Exercise objective: Find the word "readLineSync" in the data, then copy each line where it is found.

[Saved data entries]
****************
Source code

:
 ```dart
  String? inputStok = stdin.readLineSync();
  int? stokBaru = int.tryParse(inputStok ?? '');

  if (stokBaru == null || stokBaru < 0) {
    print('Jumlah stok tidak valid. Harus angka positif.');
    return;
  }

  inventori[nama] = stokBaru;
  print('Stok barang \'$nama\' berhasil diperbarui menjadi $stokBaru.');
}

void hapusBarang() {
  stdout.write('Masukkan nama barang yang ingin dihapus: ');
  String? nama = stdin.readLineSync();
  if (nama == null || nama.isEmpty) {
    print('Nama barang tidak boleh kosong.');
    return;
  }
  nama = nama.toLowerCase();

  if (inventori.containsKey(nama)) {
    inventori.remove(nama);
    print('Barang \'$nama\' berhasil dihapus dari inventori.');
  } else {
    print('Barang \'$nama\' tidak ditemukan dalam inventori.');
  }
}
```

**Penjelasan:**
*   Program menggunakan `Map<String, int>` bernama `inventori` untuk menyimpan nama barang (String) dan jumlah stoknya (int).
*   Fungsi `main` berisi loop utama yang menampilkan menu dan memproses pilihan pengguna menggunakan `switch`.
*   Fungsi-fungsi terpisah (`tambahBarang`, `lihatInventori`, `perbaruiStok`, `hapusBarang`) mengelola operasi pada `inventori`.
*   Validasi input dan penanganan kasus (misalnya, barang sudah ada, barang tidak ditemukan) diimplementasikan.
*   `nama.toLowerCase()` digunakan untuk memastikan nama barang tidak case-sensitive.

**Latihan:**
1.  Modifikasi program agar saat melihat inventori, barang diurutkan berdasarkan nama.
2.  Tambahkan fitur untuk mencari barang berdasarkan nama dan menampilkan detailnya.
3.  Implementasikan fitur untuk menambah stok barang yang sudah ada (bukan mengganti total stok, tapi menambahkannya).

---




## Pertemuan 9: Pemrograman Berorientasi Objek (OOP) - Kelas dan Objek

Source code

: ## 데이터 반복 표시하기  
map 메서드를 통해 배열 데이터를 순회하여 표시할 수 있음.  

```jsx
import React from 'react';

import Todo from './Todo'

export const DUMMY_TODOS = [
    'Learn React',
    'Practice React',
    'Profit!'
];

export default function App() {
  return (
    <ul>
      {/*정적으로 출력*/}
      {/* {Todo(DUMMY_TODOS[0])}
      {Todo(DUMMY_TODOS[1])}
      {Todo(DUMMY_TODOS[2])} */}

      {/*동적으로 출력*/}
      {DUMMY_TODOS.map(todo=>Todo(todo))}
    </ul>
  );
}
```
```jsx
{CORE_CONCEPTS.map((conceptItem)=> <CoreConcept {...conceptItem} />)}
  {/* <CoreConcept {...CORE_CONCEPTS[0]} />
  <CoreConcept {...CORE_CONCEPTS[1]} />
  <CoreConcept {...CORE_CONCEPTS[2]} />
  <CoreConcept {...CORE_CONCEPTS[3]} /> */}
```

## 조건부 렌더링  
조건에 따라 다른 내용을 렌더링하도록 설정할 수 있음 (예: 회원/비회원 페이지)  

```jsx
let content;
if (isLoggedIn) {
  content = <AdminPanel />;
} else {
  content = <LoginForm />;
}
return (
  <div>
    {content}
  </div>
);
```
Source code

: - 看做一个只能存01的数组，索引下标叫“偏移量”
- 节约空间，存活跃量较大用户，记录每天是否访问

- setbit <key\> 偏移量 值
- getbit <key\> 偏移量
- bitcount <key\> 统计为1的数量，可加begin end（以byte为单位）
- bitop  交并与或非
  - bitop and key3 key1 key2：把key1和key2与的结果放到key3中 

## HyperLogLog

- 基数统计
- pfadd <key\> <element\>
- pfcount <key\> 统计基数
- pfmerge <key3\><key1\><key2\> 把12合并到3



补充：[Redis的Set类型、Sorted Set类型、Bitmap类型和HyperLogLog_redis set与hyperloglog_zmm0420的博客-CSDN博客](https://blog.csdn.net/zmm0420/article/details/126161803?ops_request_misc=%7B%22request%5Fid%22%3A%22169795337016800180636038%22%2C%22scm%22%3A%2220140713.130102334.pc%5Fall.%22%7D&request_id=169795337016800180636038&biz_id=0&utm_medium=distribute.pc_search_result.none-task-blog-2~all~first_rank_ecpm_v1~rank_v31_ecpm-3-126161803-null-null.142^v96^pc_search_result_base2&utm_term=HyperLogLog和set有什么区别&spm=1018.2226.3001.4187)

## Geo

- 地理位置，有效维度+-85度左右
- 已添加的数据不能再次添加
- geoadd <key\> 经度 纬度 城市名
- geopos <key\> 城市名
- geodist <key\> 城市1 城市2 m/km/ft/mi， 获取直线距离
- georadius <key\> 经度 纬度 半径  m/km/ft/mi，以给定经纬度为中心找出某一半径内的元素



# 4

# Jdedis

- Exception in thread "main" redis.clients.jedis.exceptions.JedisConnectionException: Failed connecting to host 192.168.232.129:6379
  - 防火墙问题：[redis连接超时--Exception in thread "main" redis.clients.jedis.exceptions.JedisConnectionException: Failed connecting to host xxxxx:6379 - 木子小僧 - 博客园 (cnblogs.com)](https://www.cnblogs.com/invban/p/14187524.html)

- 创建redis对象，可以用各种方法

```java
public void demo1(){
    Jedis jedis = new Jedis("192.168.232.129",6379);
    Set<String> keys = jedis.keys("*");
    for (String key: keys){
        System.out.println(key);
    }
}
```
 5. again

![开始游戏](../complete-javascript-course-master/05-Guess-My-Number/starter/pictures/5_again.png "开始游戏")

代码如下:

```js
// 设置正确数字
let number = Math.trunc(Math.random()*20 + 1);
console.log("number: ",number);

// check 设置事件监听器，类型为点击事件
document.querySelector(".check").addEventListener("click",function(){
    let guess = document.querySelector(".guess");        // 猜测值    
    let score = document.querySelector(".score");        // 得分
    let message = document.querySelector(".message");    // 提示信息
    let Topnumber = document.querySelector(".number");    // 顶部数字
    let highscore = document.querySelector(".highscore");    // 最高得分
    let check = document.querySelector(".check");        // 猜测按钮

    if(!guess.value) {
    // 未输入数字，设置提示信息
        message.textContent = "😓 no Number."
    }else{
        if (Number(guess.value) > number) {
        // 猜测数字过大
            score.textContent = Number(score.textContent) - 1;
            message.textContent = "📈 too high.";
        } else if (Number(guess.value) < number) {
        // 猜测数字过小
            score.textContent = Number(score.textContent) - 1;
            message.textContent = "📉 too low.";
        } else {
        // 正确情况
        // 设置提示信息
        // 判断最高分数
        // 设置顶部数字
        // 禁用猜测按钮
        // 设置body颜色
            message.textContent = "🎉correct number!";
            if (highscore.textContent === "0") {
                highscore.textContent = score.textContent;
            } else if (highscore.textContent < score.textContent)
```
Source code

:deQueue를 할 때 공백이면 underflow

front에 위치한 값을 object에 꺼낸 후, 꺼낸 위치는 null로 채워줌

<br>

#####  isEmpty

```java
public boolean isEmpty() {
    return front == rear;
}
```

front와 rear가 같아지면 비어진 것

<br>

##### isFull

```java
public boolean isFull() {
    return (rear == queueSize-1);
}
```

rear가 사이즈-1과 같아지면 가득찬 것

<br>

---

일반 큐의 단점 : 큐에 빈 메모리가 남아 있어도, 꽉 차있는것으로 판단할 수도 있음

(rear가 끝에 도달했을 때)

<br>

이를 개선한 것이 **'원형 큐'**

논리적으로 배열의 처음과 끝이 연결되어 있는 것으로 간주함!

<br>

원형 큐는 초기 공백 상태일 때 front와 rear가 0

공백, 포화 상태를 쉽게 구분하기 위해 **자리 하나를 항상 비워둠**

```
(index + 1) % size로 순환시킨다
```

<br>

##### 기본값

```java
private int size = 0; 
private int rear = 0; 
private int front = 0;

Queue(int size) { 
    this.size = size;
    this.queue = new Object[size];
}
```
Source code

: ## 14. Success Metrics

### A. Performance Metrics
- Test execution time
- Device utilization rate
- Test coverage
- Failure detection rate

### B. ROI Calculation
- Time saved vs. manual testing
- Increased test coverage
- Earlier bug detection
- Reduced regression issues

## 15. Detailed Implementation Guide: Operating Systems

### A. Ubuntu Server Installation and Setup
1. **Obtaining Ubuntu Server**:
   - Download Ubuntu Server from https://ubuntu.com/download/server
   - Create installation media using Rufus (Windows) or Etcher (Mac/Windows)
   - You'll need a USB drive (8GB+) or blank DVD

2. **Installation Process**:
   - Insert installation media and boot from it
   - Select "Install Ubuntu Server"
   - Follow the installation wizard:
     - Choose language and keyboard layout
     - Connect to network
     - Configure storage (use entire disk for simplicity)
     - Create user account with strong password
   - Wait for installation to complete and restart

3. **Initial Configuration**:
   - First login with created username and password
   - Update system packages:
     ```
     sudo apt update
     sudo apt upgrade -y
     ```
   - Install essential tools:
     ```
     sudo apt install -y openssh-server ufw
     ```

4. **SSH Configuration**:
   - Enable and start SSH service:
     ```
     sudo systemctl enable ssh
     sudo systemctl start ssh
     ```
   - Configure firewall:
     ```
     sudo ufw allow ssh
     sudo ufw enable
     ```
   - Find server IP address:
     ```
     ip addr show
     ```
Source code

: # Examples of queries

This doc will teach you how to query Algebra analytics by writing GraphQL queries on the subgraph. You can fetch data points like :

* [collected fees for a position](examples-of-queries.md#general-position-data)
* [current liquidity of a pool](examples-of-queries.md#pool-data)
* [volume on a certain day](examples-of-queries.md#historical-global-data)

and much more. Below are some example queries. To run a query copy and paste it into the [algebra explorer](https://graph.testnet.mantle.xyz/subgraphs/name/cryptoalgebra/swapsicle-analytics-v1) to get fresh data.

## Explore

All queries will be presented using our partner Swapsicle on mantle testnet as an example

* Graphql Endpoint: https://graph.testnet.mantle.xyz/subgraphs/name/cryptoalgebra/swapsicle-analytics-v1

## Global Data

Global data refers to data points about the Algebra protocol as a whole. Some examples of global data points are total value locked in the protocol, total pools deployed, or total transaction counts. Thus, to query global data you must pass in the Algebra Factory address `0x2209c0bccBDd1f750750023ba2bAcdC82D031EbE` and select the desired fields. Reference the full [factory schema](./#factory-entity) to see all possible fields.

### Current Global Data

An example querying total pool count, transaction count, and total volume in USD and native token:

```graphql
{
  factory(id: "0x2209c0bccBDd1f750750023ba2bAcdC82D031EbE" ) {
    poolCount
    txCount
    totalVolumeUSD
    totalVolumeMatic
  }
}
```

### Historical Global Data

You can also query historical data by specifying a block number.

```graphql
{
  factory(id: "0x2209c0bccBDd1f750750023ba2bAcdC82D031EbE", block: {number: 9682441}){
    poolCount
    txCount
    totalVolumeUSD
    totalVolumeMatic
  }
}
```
****************
Exercise result:
  String? inputStok = stdin.readLineSync();
  String? nama = stdin.readLineSync();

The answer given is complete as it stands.